The central government led by Narendra Modi on Saturday launched an all-out attack against the Supreme Court and Chief Justice of India, Justice TS Thakur.
This was after the CJI once again lambasted the Modi government for the severe shortages of judges in various courts around the country.
Justice TS Thakur also cautioned that no organs of government should cross the “lakshman rekha” and stressed judiciary had been given the duty to watch that all remain within its limit.
Speaking at a function in the Supreme Court lawns to celebrate Constitution Day, earlier known as Law Day, he said judiciary had every right to set aside any law made by Parliament, if it is against the Constitution or beyond the limits granted by the statute book.
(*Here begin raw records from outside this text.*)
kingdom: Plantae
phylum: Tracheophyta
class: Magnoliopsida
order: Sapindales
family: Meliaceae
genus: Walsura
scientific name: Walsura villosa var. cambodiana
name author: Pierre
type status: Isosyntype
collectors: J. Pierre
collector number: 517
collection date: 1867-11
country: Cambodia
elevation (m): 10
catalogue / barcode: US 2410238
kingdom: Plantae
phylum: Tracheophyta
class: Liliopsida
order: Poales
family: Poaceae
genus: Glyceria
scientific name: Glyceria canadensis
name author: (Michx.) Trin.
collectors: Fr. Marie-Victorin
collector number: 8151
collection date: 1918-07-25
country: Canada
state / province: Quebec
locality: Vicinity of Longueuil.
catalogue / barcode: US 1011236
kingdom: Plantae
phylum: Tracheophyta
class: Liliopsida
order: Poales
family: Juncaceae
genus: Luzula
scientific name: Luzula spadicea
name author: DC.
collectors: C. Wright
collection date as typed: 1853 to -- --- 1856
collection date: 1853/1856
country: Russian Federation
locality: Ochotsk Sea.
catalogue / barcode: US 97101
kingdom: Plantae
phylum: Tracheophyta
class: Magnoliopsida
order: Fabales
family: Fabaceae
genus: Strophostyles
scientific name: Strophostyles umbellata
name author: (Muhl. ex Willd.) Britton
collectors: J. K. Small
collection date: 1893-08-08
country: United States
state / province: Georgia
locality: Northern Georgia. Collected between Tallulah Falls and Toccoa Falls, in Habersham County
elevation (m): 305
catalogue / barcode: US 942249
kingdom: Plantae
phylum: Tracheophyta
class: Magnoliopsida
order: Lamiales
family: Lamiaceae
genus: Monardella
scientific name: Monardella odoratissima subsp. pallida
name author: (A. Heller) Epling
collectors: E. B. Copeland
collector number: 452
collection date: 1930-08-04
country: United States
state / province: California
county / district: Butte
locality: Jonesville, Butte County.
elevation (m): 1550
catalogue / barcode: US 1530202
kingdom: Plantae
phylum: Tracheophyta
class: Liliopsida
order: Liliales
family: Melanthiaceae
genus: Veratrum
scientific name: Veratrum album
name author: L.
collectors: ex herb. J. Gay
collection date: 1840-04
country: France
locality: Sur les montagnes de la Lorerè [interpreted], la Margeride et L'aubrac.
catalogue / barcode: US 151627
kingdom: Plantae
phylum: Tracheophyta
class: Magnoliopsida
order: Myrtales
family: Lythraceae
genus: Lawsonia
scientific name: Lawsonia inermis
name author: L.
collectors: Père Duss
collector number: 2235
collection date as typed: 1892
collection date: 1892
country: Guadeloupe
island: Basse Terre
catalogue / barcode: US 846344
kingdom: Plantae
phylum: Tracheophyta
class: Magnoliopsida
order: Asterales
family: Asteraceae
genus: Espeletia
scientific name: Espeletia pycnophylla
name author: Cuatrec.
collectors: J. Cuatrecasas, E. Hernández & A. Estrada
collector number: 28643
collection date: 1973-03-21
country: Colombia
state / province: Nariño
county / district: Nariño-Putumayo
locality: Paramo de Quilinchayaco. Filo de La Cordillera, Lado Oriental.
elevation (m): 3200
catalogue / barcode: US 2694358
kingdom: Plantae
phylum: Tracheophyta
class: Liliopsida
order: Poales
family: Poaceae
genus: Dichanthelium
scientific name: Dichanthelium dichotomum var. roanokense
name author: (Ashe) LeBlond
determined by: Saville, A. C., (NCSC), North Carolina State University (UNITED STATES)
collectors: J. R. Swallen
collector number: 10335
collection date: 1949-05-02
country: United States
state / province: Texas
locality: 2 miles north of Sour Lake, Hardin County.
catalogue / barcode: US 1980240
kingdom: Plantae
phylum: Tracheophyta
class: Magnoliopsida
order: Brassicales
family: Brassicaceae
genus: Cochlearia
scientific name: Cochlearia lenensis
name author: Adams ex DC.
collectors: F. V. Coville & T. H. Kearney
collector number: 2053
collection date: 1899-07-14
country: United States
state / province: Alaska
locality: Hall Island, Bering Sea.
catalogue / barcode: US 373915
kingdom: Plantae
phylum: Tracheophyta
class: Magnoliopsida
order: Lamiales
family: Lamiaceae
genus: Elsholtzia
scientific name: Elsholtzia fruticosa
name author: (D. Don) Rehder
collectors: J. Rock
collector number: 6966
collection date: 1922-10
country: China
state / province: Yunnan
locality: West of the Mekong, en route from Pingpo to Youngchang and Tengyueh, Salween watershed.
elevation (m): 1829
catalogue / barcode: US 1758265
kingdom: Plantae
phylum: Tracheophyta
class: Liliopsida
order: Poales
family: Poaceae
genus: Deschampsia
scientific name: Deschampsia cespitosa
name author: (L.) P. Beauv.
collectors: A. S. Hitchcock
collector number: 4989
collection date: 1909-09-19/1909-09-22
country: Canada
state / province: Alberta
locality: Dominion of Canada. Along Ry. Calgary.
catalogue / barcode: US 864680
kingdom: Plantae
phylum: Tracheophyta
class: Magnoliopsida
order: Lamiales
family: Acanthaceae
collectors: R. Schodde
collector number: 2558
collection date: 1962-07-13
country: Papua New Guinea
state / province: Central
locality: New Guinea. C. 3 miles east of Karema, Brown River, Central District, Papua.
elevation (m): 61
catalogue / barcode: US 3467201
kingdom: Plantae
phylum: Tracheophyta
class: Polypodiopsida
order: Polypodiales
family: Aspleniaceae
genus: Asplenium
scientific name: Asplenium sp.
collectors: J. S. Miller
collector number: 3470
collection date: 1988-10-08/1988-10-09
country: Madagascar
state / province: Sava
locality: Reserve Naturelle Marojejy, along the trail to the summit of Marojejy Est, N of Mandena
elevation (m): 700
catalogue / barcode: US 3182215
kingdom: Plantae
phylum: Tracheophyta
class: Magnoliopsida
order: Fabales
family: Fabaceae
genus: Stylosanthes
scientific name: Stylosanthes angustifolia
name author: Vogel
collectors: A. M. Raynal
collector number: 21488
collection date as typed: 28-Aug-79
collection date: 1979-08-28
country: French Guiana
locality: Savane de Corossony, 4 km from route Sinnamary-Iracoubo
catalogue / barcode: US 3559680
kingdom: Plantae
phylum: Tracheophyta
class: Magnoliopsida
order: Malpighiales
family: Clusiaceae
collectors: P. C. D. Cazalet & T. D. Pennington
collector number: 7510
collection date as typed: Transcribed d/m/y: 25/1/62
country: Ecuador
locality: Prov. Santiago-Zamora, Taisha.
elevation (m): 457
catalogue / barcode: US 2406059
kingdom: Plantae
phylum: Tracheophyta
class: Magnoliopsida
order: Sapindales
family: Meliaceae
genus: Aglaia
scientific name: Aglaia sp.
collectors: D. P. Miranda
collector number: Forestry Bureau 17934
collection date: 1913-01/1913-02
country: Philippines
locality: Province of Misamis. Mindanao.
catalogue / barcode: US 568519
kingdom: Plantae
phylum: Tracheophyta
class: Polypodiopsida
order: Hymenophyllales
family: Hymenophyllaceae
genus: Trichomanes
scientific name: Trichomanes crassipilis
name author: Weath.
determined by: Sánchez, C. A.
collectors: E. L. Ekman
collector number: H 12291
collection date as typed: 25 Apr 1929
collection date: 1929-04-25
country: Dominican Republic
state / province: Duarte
“The Constitution tells us that what would be the works to be done by the government. It has fixed the duties and responsibilities for judiciary, executive and legislature. It has fixed their limits and ‘lakshman rekha’.
Reacting to Justice Thakur’s statement, the central government’s chief legal counsel, Attorney General Mukul Rohatgi, said, “All including judiciary must recognise there is ‘lakshman rekha’ and be ready for introspection. Self-restraint is important.”
Everyone including the judiciary must remain in 'Lakshman Rekha': AG Mukul Rohatgi on CJI TS Thakur's statement on judges appointments
— ANI (@ANI) November 26, 2016
Rohatgi’s offensive against the CJI did not go down well with the Supreme Court judge JS Khehar, who said that the judiciary had always kept to ‘lakshaman rekha’ by upholding Constitution’s ethos.
Justice Khehar is in line to succeed Justice TS Thakur as the next Chief Justice of India.
Rohatgi’s diatribe against Justice Thakur did not come in isolation. Union Minister Ravi Shankar Prasad said on Saturday that the Supreme Court ‘failed us’ during the Emergency in 1975 even as ‘all High Courts of India showed great courage and entertained writ petition questioning illegal detention.’
He said, “Courts must quash orders of the government but governance must remain with those elected to govern.”
Not so long ago, Union Finance Minister Arun Jaitley too had used ‘tyranny of the unelected’ when the Supreme Court, by a majority opinion, struck down the 99th Constitution Amendment, which provided for the establishment of the National Judicial Commission to appoint judges of the High Court and the Supreme Court.